A surgeon accused of botching operations that left five women dead and seven more injured was found to be incompetent yesterday.
Steven Walker, 44, a consultant general surgeon at Blackpool Victoria Hospital, faced dozens of accusations in relation to 12 operations. His surgery involved liver, bowel and breast operations including reconstruction of breasts after mastectomies.
The professional conduct committee of the General Medical Council found that of the dozens of complaints against Mr Walker, almost 50 were proven, including many of the most potentially serious allegations. Another 20 charges were dismissedby the panel.
Today, the committee will hear mitigation before deciding whether the allegations amount to serious professional misconduct, and if so, whether Mr Walker will be banned from practice, suspended, or simply supervised during certain operations.
Mr Walker had been told to stop working after an 86-year-old patient lost huge amounts of blood during cancer surgery. The woman, who had angina, suffered two heart attacks during the operation and died three months later.
After the operation, the hospital's 16 anaesthetists withdrew their support for Mr Walker, who was found guilty of undertaking procedures without "clinical competence and technical expertise", although he was cleared of complaints in relation to the woman, patient "AH", who died on 4 July 1995.
Mr Walker was found guilty of failing to pay sufficient regard to the safety of patient "DM", who lost 17 litres of blood and died within two hours of a liver operation. The bleeding was so bad that staff had difficulty transfusing enough to replace it, the hearing was told.
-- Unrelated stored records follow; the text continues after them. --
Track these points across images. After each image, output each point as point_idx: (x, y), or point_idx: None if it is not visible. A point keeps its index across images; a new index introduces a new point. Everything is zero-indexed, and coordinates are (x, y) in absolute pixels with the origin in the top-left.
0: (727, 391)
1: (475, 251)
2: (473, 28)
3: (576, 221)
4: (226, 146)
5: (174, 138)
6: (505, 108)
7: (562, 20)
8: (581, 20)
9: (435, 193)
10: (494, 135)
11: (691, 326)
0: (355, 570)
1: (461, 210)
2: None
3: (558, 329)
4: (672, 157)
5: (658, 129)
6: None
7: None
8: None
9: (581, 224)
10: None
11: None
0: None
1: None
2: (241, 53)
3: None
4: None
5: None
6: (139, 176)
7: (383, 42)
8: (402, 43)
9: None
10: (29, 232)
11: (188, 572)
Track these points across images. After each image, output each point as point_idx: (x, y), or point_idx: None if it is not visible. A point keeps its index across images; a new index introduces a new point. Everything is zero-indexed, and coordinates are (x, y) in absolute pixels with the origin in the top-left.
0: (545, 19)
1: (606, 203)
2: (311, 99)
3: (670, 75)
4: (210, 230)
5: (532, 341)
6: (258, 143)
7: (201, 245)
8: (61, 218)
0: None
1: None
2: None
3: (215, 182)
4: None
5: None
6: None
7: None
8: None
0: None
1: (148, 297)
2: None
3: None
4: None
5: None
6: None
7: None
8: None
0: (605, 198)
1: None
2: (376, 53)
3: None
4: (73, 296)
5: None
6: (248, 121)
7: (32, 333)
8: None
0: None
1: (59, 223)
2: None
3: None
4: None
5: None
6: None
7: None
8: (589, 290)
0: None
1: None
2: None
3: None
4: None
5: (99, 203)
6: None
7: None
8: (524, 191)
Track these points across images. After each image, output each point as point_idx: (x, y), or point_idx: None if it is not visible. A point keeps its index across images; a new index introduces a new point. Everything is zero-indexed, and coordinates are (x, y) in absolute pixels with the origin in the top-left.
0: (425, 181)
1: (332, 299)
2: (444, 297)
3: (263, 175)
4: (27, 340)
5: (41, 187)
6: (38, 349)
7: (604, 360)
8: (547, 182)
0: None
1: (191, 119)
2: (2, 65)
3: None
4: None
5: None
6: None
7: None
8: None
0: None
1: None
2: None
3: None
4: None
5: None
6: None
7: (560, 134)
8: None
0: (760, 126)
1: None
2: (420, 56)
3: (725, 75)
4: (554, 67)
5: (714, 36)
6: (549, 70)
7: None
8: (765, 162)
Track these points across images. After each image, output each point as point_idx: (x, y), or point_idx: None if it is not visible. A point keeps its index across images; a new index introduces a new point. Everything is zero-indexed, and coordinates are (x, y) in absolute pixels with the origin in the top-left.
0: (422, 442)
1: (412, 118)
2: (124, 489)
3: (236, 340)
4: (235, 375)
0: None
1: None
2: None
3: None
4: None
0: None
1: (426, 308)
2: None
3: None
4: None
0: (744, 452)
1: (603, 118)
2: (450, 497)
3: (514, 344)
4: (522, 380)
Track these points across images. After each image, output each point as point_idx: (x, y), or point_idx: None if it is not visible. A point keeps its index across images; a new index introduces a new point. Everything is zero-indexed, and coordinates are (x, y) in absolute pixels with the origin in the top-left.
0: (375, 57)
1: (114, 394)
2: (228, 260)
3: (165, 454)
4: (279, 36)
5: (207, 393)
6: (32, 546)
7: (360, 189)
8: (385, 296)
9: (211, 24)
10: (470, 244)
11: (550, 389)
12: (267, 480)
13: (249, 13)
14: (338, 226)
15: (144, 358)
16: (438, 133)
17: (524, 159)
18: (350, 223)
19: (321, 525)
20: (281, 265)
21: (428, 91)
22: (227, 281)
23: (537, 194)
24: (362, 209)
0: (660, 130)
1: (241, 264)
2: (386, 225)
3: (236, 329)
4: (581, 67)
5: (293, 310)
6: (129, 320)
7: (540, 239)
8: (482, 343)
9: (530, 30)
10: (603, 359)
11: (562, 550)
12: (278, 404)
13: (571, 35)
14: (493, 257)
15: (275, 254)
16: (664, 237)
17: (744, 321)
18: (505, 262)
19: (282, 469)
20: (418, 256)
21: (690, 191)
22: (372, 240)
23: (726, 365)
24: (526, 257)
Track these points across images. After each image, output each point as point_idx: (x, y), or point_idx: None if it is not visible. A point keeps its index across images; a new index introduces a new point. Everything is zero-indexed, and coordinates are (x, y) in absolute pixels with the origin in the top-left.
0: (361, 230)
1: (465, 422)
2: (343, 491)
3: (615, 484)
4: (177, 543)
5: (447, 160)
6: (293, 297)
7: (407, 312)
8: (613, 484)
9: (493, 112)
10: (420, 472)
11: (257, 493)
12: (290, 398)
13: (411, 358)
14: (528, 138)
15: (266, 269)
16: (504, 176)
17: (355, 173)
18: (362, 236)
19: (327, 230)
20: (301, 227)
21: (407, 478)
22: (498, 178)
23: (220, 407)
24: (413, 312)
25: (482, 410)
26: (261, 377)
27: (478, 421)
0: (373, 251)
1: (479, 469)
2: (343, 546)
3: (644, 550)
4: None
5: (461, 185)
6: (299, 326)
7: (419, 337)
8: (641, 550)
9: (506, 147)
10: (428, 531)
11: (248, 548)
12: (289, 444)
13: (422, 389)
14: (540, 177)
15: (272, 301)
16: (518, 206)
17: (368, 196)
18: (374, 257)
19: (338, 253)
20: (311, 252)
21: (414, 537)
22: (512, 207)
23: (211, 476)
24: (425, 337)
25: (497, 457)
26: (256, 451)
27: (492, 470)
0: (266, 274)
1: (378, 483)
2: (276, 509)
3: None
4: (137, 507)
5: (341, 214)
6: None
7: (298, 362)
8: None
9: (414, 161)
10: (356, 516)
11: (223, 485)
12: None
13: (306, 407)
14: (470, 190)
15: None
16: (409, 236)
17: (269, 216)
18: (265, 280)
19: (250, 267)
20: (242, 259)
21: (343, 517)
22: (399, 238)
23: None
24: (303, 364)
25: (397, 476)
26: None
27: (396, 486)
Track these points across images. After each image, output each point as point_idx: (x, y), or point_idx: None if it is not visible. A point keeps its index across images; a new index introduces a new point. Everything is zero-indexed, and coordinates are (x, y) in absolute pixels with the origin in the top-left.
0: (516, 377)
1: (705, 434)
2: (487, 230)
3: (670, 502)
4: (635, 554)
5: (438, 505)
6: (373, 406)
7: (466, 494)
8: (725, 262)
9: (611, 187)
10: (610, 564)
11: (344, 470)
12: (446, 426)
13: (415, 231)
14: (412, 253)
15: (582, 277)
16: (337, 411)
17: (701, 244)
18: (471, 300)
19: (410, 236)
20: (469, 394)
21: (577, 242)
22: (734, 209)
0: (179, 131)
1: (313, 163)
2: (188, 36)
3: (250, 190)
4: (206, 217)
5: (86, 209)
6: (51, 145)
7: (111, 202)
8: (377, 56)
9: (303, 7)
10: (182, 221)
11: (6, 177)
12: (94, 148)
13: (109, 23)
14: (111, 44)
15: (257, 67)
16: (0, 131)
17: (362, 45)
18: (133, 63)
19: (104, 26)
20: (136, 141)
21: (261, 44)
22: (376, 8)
Mr Walker turned his back on the bleeding patient to supervise photography of the liver he had removed.
The hearing was told that Dr Peter Hayes, the medical director who had appointed Mr Walker in April 1995, made notes of a meeting with the surgeon four days after the anaesthetists withdrew their support. The notes, that were read out at the hearing, said staff had been "dismayed by what appeared to be a cavalier approach". They had raised concerns about blood loss and an "unwillingness to communicate with anaesthetists".
The notes said Mr Walkerhad explained he had tried to do "innovative things to move the surgery forward", but admitted he had been "somewhat dismissive in his eagerness to put Blackpool on the map".
Consultant anaesthetist Dr Helen Matheson said Mr Walker had turned his back on "DM", a heavily bleeding patient, to supervise photography of the liver he had just removed. She said the bleeding was so bad that staff had difficulty transfusing enough to replace it. Eventually the patient needed 17 litres. The woman died within two hours .
In another case, the GMC was told, a woman anaesthetised for a breast implant operation was left waiting because Mr Walker realised he had the wrong size of implant. A taxi had to be sent to a hospital in another town to pick up the right size.
Mr Walker was suspended on full pay in early 1999.
The Blackpool hospital has already conducted a review of more than 100 cases handled by Mr Walker, who denies serious professional misconduct.